Minn. R. 5221.6200, subp. 6C(1). Here, the judge considered it premature to grant the employee’s request for implantation of a spinal cord stimulator. Instead, because she found that the employee has neuropathic pain, and because she did not consider fusion surgery a viable option, she found that the employee’s current circumstances warranted a trial screening to evaluate his response to the treatment. In her memorandum, the judge explained that, “[w]hether, ultimately, a spinal cord stimulator is reasonable and necessary medical treatment will hinge on the outcome of the trial screening period and as indicated, the results of the personality/psychosocial evaluation and second opinion.”
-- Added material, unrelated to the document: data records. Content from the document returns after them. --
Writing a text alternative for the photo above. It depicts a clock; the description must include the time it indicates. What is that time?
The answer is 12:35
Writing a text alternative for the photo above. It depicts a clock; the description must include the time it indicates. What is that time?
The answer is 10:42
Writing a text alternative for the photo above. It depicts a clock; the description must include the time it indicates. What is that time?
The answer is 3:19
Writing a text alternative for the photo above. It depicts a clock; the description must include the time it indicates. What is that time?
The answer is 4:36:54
On appeal, REM/Liberty Mutual argues simply that the judge’s decision must be reversed because the employee has not satisfied the requirements of the treatment parameters. Had the judge actually awarded the spinal cord stimulator as requested by the employee, that argument might have some merit. The employee has not obtained a second opinion confirming that the treatment is indicated, nor has he undergone a personality or psychosocial evaluation that indicates he is likely to benefit from the treatment. That being said, those evaluations - - necessary prior to implantation of the spinal cord stimulator itself - - are not prerequisites to an award of expenses related to the trial screening period, and that was all that the judge awarded here. See Feist v. Packaging of Am./Tenneco, slip op. (W.C.C.A. Jan. 29, 2001). REM/Liberty Mutual has offered no argument opposing the reasonableness or necessity of the trial screening period. Nor do they contend that the judge erred by awarding a benefit not specifically requested by the employee at trial. Finding REM/Liberty Mutual’s treatment parameter arguments misplaced, we affirm the judge’s award of the reasonable medical expenses associated with a trial screening for a spinal column stimulator.
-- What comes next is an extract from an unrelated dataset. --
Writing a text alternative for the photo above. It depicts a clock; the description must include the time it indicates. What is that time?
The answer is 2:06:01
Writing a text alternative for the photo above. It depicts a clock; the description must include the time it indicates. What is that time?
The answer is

REM/Liberty Mutual also specifically appealed from the judge’s finding that the employee has neuropathic pain and is not a candidate for any other surgery. The judge’s finding of neuropathic pain is supported by Dr. Elghor, and we find no evidence in the record to the contrary. With regard to the fusion surgery, the judge found that, despite concerted efforts to quit smoking, the employee has been unable to do so. The record reasonably supports the conclusion that fusion surgery is not a viable option unless the employee is able to stop smoking. As such, the judge reasonably concluded that other surgery is not a realistic option. We note also that Dr. Elghor did not believe that a decompression and fusion would relieve the employee’s longstanding left leg symptoms. The judge’s findings that the employee has neuropathic pain, and that he is not a candidate for any other surgical therapy, are supported by substantial evidence in the record and are affirmed.